Now that the Senate has passed its amnesty legislation, attention turns next to the House, which returns Monday for three weeks of work before the month-long August recess. Supporters of the Senate bill had hoped action on the issue in that chamber would put pressure on the House to act. Speaker Boehner, however, has already said the Senate bill is DOA in the House. The most likely outcome is the passage of narrow legislation focused primarily on border security and enforcement.
The foundational flaw in the Senate bill is that it trades nearly-immediate legalization for a promise of increased security and enforcement in the future. Obama’s decision last week to ignore, for at least one year, a major provision of ObamaCare shows the folly of that bargain.
If the Obama Administration won’t enforce laws it supported, what chance is there that it will enforce provisions it either doesn’t support or believes are unnecessary? The strongest security and enforcement mechanisms are worthless if the Administration simply chooses to ignore them.
Rep. Steve King told Breitbart News, “What’s the point of passing news laws if Obama isn’t going to enforce them?”
The only certainty provided in the Senate bill is a multi-year “pathway to citizenship.” Some in the House have discussed a “pathway to legalization,” that would allow current illegal immigrants to remain in the country but not have the opportunity to become citizens. Many activists consider either “path” amnesty. Without assurances that the border will be secured and enforcement increased, opposition to any “pathway” will intensify.

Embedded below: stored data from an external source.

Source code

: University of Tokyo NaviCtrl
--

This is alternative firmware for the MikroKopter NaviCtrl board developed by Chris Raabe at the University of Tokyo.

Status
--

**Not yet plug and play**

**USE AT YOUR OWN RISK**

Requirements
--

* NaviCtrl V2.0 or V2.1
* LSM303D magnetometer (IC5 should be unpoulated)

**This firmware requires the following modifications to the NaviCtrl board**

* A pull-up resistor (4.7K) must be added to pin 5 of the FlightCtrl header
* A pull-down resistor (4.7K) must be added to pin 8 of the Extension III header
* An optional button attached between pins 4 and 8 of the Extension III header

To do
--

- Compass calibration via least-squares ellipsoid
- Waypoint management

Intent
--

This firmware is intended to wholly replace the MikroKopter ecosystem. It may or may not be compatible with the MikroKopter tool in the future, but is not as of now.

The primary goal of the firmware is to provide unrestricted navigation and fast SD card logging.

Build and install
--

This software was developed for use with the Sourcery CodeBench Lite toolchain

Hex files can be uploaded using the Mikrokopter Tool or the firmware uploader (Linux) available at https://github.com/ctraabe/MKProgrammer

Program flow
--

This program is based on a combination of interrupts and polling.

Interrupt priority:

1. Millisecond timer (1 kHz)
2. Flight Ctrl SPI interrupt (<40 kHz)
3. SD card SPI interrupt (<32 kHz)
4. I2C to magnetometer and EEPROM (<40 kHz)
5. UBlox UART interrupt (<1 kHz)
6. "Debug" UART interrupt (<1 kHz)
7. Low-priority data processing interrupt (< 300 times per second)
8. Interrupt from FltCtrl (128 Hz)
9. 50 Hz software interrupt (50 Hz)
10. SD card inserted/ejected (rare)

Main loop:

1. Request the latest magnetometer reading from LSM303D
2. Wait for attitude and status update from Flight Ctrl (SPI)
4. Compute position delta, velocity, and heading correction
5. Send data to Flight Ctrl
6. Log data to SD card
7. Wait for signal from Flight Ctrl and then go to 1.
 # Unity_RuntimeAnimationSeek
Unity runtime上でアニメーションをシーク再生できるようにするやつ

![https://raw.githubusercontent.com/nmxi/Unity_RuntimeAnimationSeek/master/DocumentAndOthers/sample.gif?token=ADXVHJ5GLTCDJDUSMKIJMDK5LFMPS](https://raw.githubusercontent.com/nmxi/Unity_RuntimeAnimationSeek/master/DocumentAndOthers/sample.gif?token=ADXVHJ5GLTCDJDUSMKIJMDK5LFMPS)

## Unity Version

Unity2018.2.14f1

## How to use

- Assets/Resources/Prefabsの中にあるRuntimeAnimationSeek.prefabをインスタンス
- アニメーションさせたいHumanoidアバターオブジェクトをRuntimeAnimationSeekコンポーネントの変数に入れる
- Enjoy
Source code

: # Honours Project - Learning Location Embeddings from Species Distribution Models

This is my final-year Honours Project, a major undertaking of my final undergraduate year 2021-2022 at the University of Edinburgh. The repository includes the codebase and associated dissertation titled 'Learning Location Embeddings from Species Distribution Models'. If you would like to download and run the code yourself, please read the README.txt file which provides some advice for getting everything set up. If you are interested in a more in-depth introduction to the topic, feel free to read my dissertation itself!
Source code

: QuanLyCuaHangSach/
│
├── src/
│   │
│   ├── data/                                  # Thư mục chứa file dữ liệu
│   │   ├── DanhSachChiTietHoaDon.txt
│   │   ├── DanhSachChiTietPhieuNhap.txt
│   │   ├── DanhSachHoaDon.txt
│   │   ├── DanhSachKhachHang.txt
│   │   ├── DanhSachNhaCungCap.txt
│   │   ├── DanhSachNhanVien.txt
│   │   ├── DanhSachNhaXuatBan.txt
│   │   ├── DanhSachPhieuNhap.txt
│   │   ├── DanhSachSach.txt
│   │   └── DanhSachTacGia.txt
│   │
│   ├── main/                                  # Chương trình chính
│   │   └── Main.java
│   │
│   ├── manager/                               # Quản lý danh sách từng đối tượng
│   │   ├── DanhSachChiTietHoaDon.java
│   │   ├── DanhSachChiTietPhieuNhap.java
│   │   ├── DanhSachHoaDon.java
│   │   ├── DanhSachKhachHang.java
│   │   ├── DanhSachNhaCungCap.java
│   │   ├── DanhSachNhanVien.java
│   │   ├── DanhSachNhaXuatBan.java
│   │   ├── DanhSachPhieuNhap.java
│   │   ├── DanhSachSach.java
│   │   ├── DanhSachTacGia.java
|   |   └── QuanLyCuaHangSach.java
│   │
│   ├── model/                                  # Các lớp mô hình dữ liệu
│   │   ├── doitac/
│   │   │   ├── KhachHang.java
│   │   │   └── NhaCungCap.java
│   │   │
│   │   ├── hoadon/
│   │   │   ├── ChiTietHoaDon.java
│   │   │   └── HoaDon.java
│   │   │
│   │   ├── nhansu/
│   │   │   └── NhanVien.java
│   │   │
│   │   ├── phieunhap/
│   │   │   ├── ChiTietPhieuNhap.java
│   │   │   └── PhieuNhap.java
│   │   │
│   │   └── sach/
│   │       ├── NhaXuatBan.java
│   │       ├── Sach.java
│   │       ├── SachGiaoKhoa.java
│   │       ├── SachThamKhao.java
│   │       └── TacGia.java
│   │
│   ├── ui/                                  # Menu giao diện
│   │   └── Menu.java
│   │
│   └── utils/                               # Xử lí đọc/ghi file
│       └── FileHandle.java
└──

Of the fourteen GOP Senators who voted for the amnesty bill, only three are up for reelection next year. In the House, every member of the GOP caucus is up for reelection. For the overwhelming majority, a primary challenge is the only thing that could knock them out of Congress. For many, it would be political suicide to support anything resembling the Senate bill. Members of Congress are not in the habit of committing political suicide.